*Exercise directions*:
Can you print, unchanged, the lines of the data from the one containing "[168, 213, 242, 265]" up to and including the one containing "mouse — electronic"?

Records from a dataset
'''

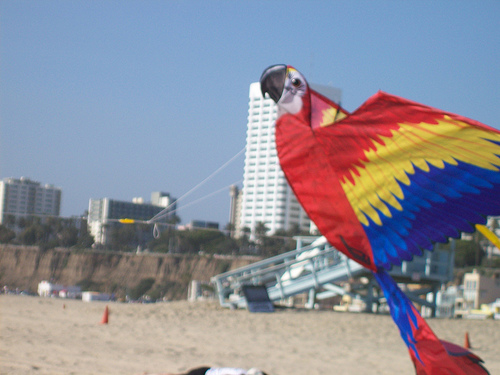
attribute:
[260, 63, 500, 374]
kite — yellow, colorful, red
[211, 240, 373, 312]
ramp — blue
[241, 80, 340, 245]
building — white, tall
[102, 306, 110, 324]
cone — orange, red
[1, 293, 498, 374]
sand — expansive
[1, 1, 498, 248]
sky — blue, cloudy, cloudless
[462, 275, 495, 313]
wall — dirty, concrete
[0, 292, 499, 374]
beach — sandy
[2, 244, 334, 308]
cliff — brown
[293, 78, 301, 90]
bird's eye — brown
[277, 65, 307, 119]
bird's face — white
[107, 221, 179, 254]
building — black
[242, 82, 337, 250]
skyscraper — white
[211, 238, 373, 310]
steps — blue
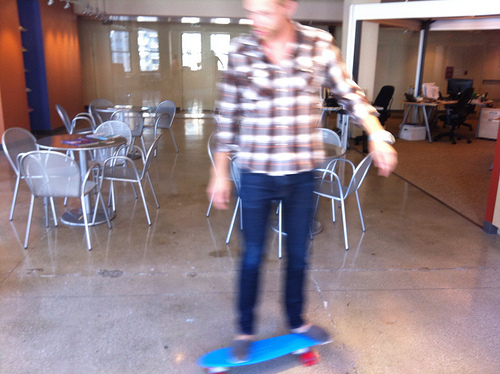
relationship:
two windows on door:
[181, 30, 228, 75] [178, 27, 230, 120]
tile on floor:
[344, 269, 389, 304] [8, 130, 488, 365]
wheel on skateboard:
[296, 349, 321, 367] [189, 323, 335, 370]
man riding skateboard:
[203, 0, 398, 362] [200, 328, 335, 373]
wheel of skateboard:
[296, 347, 326, 367] [192, 320, 362, 371]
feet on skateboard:
[290, 315, 332, 343] [192, 333, 339, 369]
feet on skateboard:
[226, 329, 258, 361] [192, 333, 339, 369]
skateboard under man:
[195, 331, 322, 373] [171, 22, 369, 264]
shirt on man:
[196, 49, 336, 165] [203, 0, 398, 362]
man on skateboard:
[203, 0, 398, 362] [195, 332, 320, 372]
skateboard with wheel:
[178, 287, 369, 360] [296, 349, 321, 367]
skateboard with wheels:
[178, 287, 369, 360] [203, 361, 229, 371]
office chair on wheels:
[428, 82, 479, 146] [430, 130, 475, 146]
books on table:
[62, 130, 121, 152] [34, 132, 128, 230]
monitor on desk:
[445, 75, 475, 97] [403, 92, 490, 105]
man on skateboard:
[203, 0, 398, 362] [189, 323, 335, 370]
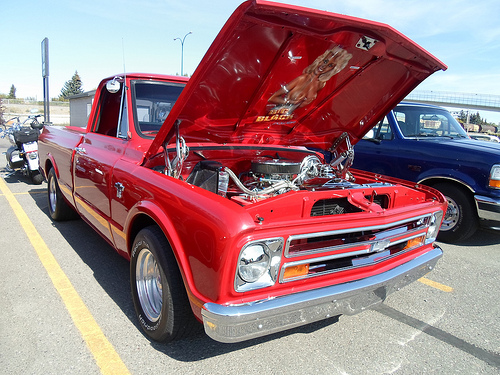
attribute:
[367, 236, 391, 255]
logo — silver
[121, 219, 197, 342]
tire — black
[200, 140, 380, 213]
engine — silver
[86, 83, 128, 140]
window — open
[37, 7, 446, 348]
car — red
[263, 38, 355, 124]
woman — partially naked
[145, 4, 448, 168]
hood — upright, truck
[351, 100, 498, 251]
truck — blue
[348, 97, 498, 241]
truck — blue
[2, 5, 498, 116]
sky — light blue, cloudy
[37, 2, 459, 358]
truck — red, shiny, pickup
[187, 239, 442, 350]
bumper — silver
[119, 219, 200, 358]
tire — passenger side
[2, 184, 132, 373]
line — yellow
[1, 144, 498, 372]
lot — parking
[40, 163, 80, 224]
tire — back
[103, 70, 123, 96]
mirror — side view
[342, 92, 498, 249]
truck — blue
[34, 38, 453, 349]
truck — blue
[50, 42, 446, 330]
truck — red 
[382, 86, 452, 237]
car — blue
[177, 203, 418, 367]
bumper — silver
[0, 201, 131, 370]
line — yellow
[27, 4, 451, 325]
car — red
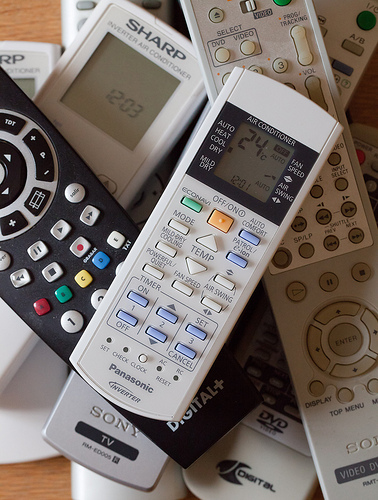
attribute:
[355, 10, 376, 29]
button — on/off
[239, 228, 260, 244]
button — blue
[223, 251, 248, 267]
button — blue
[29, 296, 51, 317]
button — red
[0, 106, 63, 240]
buttons — black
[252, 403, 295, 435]
logo — dvd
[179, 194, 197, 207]
button — green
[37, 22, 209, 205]
remote — white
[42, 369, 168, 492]
remote control — Sony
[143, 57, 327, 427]
remote — Panasonic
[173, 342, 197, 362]
button — blue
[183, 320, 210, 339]
button — blue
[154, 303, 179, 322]
button — blue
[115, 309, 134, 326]
button — blue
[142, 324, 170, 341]
button — blue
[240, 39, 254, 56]
button — video, DVD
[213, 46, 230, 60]
button — video, DVD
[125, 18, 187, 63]
logo — sharp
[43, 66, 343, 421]
remote — different, white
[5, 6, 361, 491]
table — wooden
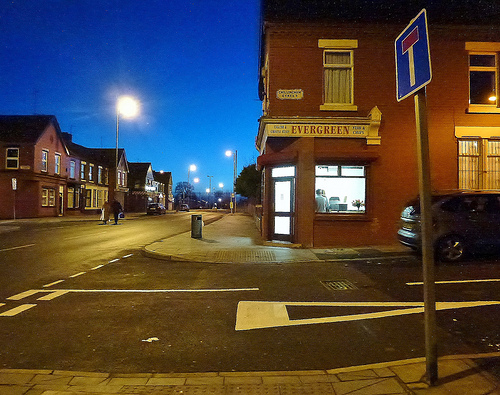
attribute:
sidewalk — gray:
[1, 351, 499, 393]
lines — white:
[231, 290, 498, 328]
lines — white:
[434, 271, 499, 288]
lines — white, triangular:
[230, 292, 498, 332]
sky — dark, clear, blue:
[44, 7, 239, 134]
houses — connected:
[4, 109, 199, 217]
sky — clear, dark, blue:
[53, 19, 195, 70]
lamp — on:
[114, 92, 140, 125]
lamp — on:
[188, 162, 197, 172]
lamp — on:
[216, 182, 223, 189]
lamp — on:
[223, 148, 231, 158]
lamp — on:
[190, 175, 199, 183]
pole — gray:
[389, 90, 466, 389]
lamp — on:
[220, 146, 240, 168]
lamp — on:
[215, 177, 225, 191]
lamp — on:
[185, 158, 197, 175]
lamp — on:
[192, 177, 201, 185]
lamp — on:
[109, 86, 140, 121]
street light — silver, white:
[101, 85, 253, 215]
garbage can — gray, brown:
[191, 215, 203, 240]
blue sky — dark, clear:
[1, 0, 263, 198]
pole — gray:
[409, 93, 451, 386]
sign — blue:
[392, 7, 432, 103]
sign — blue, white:
[385, 4, 437, 107]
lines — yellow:
[0, 237, 40, 253]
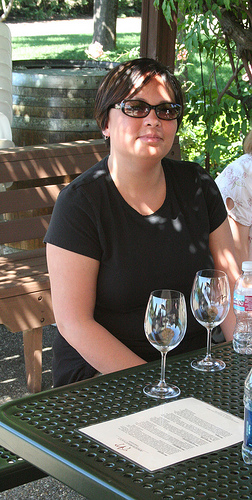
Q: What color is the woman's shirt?
A: Black.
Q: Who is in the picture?
A: A woman.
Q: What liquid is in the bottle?
A: Water.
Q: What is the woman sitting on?
A: A bench.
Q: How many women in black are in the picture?
A: One.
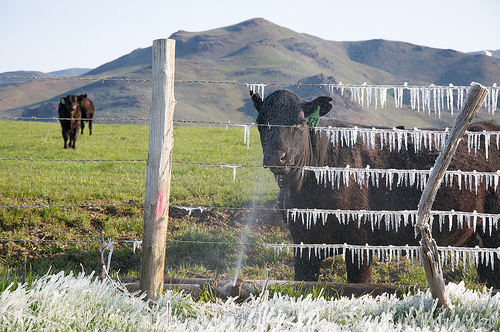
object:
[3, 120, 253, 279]
field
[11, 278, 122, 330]
grass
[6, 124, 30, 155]
grass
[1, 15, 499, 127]
mountain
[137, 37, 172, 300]
pole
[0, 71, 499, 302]
fence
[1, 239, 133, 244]
wire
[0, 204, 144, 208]
wire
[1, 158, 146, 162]
wire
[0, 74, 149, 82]
wire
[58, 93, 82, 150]
cow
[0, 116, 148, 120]
wire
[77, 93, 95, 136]
cow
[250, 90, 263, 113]
ear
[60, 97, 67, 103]
ear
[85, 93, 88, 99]
ear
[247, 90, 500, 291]
cow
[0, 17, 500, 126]
hills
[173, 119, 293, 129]
wire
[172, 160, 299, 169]
wire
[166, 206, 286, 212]
wire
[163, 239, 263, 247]
wire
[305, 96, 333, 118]
ear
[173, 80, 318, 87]
wire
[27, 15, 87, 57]
sky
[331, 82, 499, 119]
icicles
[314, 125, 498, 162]
icicles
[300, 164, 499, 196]
icicles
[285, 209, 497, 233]
icicles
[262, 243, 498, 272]
icicles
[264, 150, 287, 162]
nose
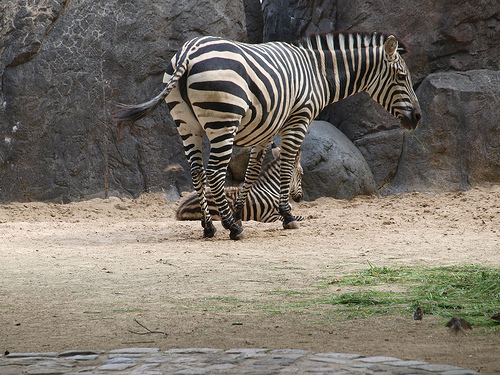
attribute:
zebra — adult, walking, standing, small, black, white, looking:
[131, 33, 421, 236]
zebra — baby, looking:
[174, 147, 309, 225]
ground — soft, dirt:
[3, 193, 497, 372]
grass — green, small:
[353, 261, 500, 318]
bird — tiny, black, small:
[414, 303, 424, 321]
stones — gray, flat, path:
[1, 346, 476, 374]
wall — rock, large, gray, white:
[3, 1, 500, 198]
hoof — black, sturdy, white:
[226, 226, 247, 241]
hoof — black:
[203, 227, 218, 237]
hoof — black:
[283, 218, 303, 235]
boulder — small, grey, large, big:
[423, 76, 499, 185]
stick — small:
[127, 319, 172, 344]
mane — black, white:
[292, 25, 406, 52]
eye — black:
[398, 69, 404, 84]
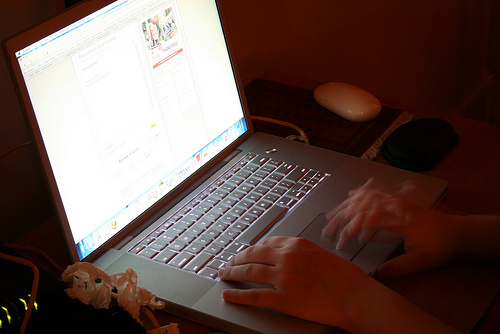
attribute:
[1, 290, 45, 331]
lights — green, power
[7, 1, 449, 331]
laptop — silver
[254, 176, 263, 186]
key — silver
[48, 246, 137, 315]
tissue — white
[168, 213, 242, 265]
keyboard — grey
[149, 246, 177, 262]
keys — black, white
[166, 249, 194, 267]
keys — black, white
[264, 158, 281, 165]
keys — black, white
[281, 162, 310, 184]
keys — black, white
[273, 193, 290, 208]
keys — black, white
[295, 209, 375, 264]
mouse — electronic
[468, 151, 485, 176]
desk — brown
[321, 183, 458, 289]
hand — blurry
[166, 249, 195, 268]
key — black, white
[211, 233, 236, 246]
key — black, white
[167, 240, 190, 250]
key — black, white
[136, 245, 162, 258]
key — white, black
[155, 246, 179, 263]
key — white, black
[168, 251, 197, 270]
key — white, black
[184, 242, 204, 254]
key — white, black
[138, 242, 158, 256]
key — white, black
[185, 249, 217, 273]
key — white, black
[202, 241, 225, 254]
key — white, black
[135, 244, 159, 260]
key — black, white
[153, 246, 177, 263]
key — black, white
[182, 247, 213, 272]
key — black, white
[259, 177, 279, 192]
key — black, white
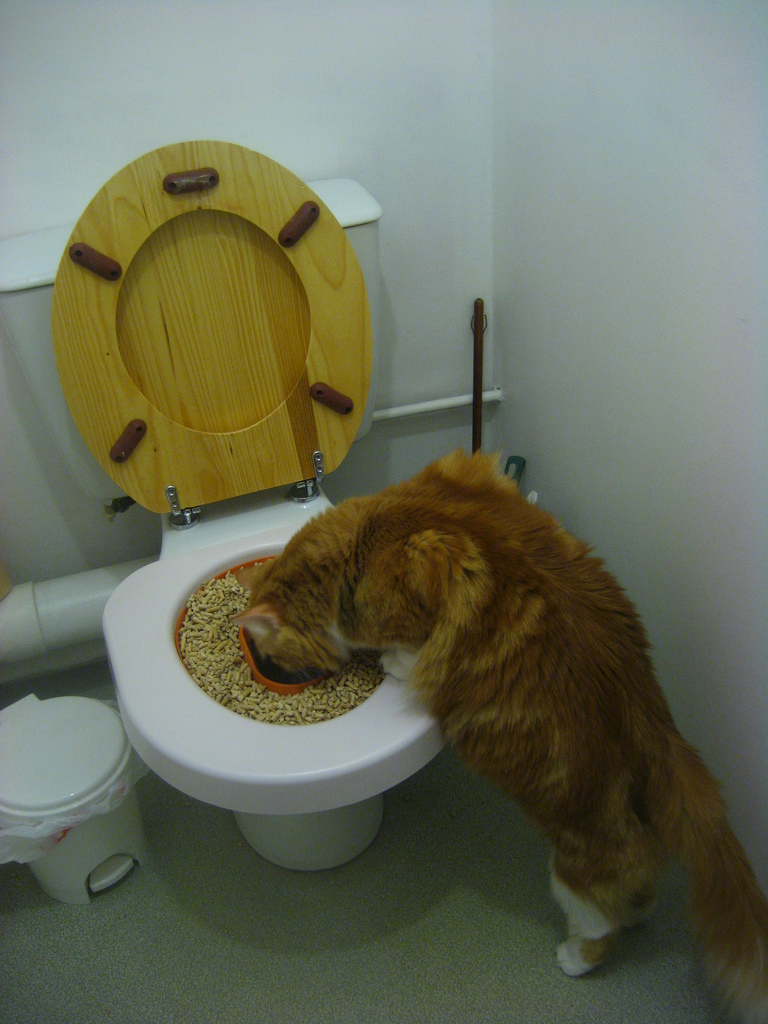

'''

*Answer below*:
[168, 213, 242, 265]
keyboard — grey
[149, 246, 177, 262]
keys — black, white
[166, 249, 194, 267]
keys — black, white
[264, 158, 281, 165]
keys — black, white
[281, 162, 310, 184]
keys — black, white
[273, 193, 290, 208]
keys — black, white
[295, 209, 375, 264]
mouse — electronic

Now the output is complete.